In 2018, stromal cells were transplanted into the uterine cavity. There was a significant increase in endometrial thickness up to 7 mm in five out of seven cases, as well as successful pregnancy in two out of four women. However, this source of stem cells has certain limitations, for example, it is not suitable for patients with hypomenorrhea. These cells can significantly restore the structure and functionality of severely damaged uterine horns.
EXOSOMES
Stem cells have the ability to secrete a wide range of regenerative cytokines, and these cellular secretions are thought to contribute to the positive therapeutic effects observed in various diseases. Extracellular vesicles are an important component of these secretions, which have cytoprotective, anti-apoptotic and angiogenic effects on damaged tissues and may promote progenitor return and stem cells.
In 2020, adipose mesenchymal stem cell-derived exosomes were found to be able to maintain normal uterine structure, stimulate endometrial regeneration, support collagen remodeling, and increase the expression of endometrial receptivity markers, including β3 integrin, LIF, and VEGF. It also helps restore the endometrium after damage. Exosomes may more effectively induce endometrial and myometrial tissue regeneration by inducing neovascularization in a manner that improves endometrial receptivity and restores fertility in a model of damaged endometrium.

Given that there are various etiologies of thin endometrium, including hormonal, molecular or cellular in nature, current classical treatments may not always be effective.
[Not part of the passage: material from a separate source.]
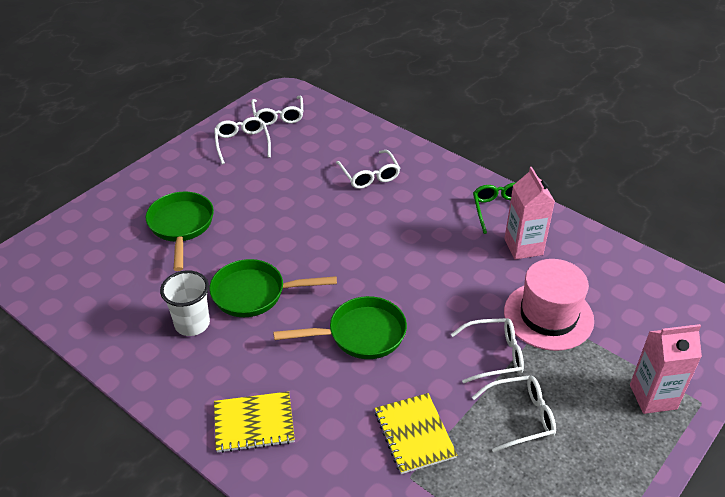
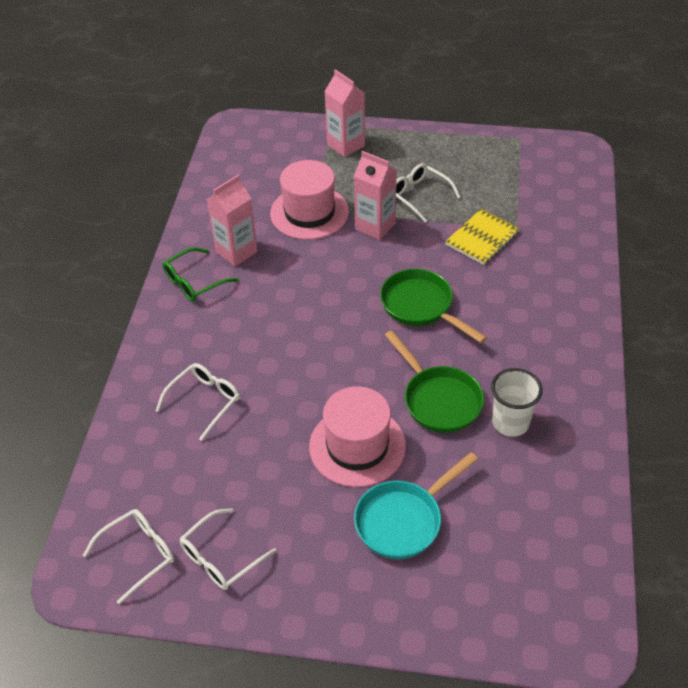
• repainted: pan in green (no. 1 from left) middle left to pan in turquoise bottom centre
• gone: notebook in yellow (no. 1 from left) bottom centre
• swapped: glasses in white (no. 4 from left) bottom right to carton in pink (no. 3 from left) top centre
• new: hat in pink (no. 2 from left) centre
Although there is currently no consensus on the diagnosis and effective treatment of thin endometrium, an increasing number of promising experimental treatments are being proposed and studied in clinical trials.
In summarizing and reviewing these new approaches to the therapeutic treatment of thin endometrium, we emphasized the importance of functional parameters, such as live birth rates and long-term reproductive outcomes, as well as quality control of these clinical trials.
The development of these innovative treatments involves an in-depth study of the heterogeneity of endometrial cells; molecular mechanisms of proliferation, differentiation and regeneration of the endometrium; and the role of endometrial stem/progenitor cells in endometrial repair and regeneration.